Book Review: 27 Magic Words by Sharelle Byars Moranville

27 Magic Words is not a charming little fantasy about wizards or fairy-tale lands.  Yet it does have a strong sense of fantasy about it.  A little bit of fantasy and just the right vocabulary can breathe life into a grim reality.

Ten-year-old Kobi and her older sister Brooke live an unusual life.  They have lived in their grandmother’s elegant Paris apartment for five years, since their parents sailed away on a research trip.  But now Grandmamma is going on a honeymoon with the man she’s always loved, and the girls must go stay with their Uncle Wim in Des Moines.

Neither girl is thrilled about staying in their uncle’s strange old bare-bones house, or giving up their tutors for a typical American school, or learning to eat food that came from a can.  Brooke copes with her stress by typical obsessive-compulsive behaviors, like checking the faucet or arranging things in just the right pattern of numbers.  Kobi has a much more powerful method of coping.  When Kobi was very young, her mother gave her 27 magic words “Serious magic.  Our secret,” her mother tells her.) written on Post-It notes.  Certain words have certain powers – trillium helps find things, squelch calms things down, carillon lets a person know she has been forgiven.  Best of all is Avanti!, which lets Kobi see her parents shipwrecked on an island, their own little tropical paradise.

The girls need all their coping skills to navigate the social jungle of American schools.  To make friends, Kobi resorts to a few white lies and half-truths that spin out of control.  And she’s not the only one who’s been avoiding harsh realities.  When the biggest lie of all comes crashing down on Kobi, even her magic words can’t save her.  Can Kobi face reality and still find room for magic?

Kobi is an interesting psychological study.  There is plenty about her for children to empathize with– she loves her family, she hates yucky food, she’s confused by the popularity politics that makes grade school so hard.  But she’s also odd and hard to hold on to.  She seems to blow in the wind of other people’s expectations, without a stable core of her own.  There are many scenes where she is oddly detached, or lying and ashamed of her lies and disconnected from her lies at the same time.  It is only after the crisis that she begins to integrate her mind and soul, and behave like a real human being.

Escapism is a recurring theme in the book.  Many of the characters are trying to avoid something.  Grandmamma wants to ignore her health issues.  Uncle Wim wants to renounce his legacy.  His girlfriend Sally can’t let go of duty and embrace the future, while her mother’s only link to reality is her art.  The “popular” girls at school won’t admit how mean and Machiavellian they are.  Brooke is desperate to avoid the “worst thing” and uses OCD as her protection.

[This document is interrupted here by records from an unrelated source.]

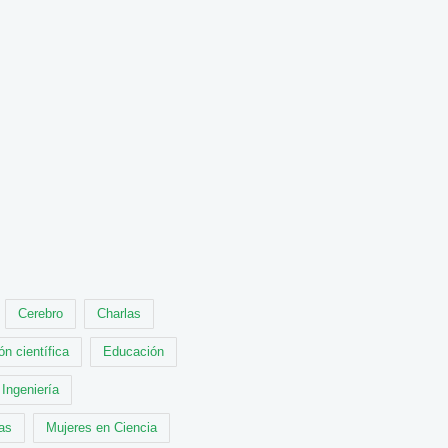
Cerebro
Charlas
ón científica
Educación
Ingeniería
cas
Mujeres en Ciencia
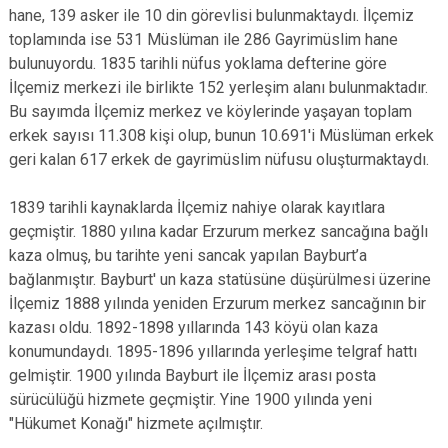
hane, 139 asker ile 10 din görevlisi bulunmaktaydı. İlçemiz
toplamında ise 531 Müslüman ile 286 Gayrimüslim hane
bulunuyordu. 1835 tarihli nüfus yoklama defterine göre
İlçemiz merkezi ile birlikte 152 yerleşim alanı bulunmaktadır.
Bu sayımda İlçemiz merkez ve köylerinde yaşayan toplam
erkek sayısı 11.308 kişi olup, bunun 10.691'i Müslüman erkek
geri kalan 617 erkek de gayrimüslim nüfusu oluşturmaktaydı.
1839 tarihli kaynaklarda İlçemiz nahiye olarak kayıtlara
geçmiştir. 1880 yılına kadar Erzurum merkez sancağına bağlı
kaza olmuş, bu tarihte yeni sancak yapılan Bayburt’a
bağlanmıştır. Bayburt' un kaza statüsüne düşürülmesi üzerine
İlçemiz 1888 yılında yeniden Erzurum merkez sancağının bir
kazası oldu. 1892-1898 yıllarında 143 köyü olan kaza
konumundaydı. 1895-1896 yıllarında yerleşime telgraf hattı
gelmiştir. 1900 yılında Bayburt ile İlçemiz arası posta
sürücülüğü hizmete geçmiştir. Yine 1900 yılında yeni
"Hükumet Konağı" hizmete açılmıştır.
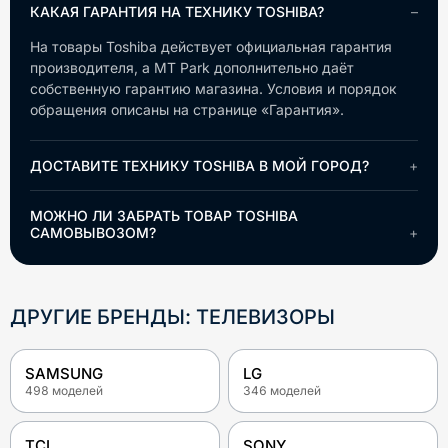
КАКАЯ ГАРАНТИЯ НА ТЕХНИКУ TOSHIBA?
На товары Toshiba действует официальная гарантия
производителя, а MT Park дополнительно даёт
собственную гарантию магазина. Условия и порядок
обращения описаны на странице «Гарантия».
ДОСТАВИТЕ ТЕХНИКУ TOSHIBA В МОЙ ГОРОД?
МОЖНО ЛИ ЗАБРАТЬ ТОВАР TOSHIBA
САМОВЫВОЗОМ?
ДРУГИЕ БРЕНДЫ: ТЕЛЕВИЗОРЫ
SAMSUNG
LG
498
моделей
346
моделей
TCL
SONY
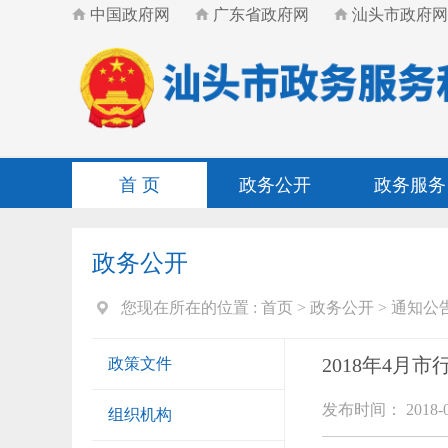
中国政府网
广东省政府网
汕头市政府网
首 页
政务公开
政务服务
政务公开
您现在所在的位置 :
首页
>
政务公开
>
通知公
2018年4月
政策文件
发布时间： 2018-0
组织机构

Kobi’s friend Norman relies on his carefully-chosen wardrobe to help him literally blend in to the background.  They are all pretty messed up, yet likable.

I can’t say I loved this book.  It isn’t charming and heartwarming and cuddly.  But it is powerful, and rings with a certain truth.  If your child is looking for a fun, light read, this isn’t it; it’s quite a tearjerker despite the all’s-well ending.  But it could be very useful for any child dealing with mental health issues or with families being torn apart.  I recommend it with caution, and only for mature readers.